SAP HANA 2.0 SPS02 new feature: updated python driver
Introduction
As background: there have been two HANA python drivers available for some time:
- The python driver included with the SAP HANA Client package (hdbcli). The client package included a distribution of python 2.7 and the driver works only with that distribution.
- The python driver available on github (pyHDB). This driver is implemented in pure python, and worked with both python 2 and 3, but is not fully supported by SAP.
In SAP HANA SPS02, the hdbcli driver has been updated and now provides the following new features:
- support for python 2.7 and python 3.4+.
- installable into local python environments using the pip installer
- the driver is built on the same C++ native library used by ODBC, ADO.NET, and other interfaces. As a result it provides all the protocol support built into that library, including support for Active/Active database configurations, network compression, and more.
- improved support for calling stored procedures.
- fully supported as part of the SAP HANA Client distribution.
This blog post walks you through the usual Getting Started tasks, including install, establishing a connection, executing SQL DDL commands, and handling result sets.
Installing the python driver
There are two steps to installing the python driver:
- Install the SAP HANA Client package on your computer. For instructions on this step, see the previous blog post.
- Install the python driver from the HANA Client install into a local python environment.

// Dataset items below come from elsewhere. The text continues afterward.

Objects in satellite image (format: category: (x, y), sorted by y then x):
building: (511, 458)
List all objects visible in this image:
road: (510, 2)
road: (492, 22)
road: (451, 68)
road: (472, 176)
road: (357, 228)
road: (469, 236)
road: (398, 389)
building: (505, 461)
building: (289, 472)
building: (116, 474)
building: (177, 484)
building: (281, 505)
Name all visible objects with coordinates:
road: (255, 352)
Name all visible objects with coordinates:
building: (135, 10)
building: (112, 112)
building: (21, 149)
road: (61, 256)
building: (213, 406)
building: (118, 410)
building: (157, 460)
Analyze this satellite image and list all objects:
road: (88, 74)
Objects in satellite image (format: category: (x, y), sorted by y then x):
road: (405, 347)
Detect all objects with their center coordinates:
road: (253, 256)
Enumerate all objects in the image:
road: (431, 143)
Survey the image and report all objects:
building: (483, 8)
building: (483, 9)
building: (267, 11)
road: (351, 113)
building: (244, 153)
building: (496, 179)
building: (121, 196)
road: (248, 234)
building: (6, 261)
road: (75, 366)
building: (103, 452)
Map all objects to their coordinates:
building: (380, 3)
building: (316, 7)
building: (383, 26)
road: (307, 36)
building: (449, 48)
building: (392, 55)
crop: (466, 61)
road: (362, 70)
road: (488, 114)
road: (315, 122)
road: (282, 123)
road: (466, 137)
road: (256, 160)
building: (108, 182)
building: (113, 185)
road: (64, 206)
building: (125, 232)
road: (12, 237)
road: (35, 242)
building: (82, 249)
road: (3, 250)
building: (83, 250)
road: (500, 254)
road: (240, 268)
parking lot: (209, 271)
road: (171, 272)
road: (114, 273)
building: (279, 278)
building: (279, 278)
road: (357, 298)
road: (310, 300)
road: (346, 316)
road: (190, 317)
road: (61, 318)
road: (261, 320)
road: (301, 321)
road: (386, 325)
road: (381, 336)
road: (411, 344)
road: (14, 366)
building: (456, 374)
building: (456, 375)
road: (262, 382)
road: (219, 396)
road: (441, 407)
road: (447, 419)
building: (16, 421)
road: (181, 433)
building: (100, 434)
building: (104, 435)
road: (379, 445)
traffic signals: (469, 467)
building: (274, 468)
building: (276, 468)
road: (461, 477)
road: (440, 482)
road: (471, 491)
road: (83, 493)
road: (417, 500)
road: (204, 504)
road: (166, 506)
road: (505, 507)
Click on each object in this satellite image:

Installing the python driver into a local python environment
You must have a python distribution installed on your local machine. Some python distributions allow you to create multiple independent virtual environments, each with its own version of python and its own set of packages. You can install the python driver into any local python environment.
From a command line:
- If you have multiple python environments, activate the python environment into which you wish to install the python driver. If you don’t have multiple python environments, just ignore this step.
- Confirm you have a supported python version (2.7, or 3.4+) by typing the following at a command prompt to show the python version:
- python -V
- Install the HANA Client package into your python environments using the pip installer.
- Here is a command for the default installation on Windows. The particular version of the zip file will probably be different:
- pip install “C:\Program Files\SAP\hdbclient\hdbcli-2.N.N.zip”
- Here is a command for the default installation on Linux.
- pip install /full/path/to/file/hdbcli-2.N.N.tar.gz
- Here is a command for the default installation on Windows. The particular version of the zip file will probably be different:
Now confirm you have the software properly installed. From a command prompt, type python to start a python interpreter. Then enter the following to confirm the package is properly installed:
>>> from hdbcli import dbapi
>>> dbapi.__name__
'hdbcli.dbapi'
All the code samples here are shown as if executed from a python interpreter.
Connecting to a database
Here is sample python code showing a database connection:
>>>from hdbcli import dbapi
>>>conn = dbapi.connect(
address="<hostname>",
port=<3NNMM>,
user="<username>",
password="<password>"
)
- For HANA tenant databases, you can use the port number 3NN13 (where NN is the SAP instance number).
- For HANA system databases in a multitenant system, the port number is 3NN13.
- For HANA single-tenant databases, the port number is 3NN15.
For more details about HANA port number assignments in special circumstances such as upgrades, see the documentation.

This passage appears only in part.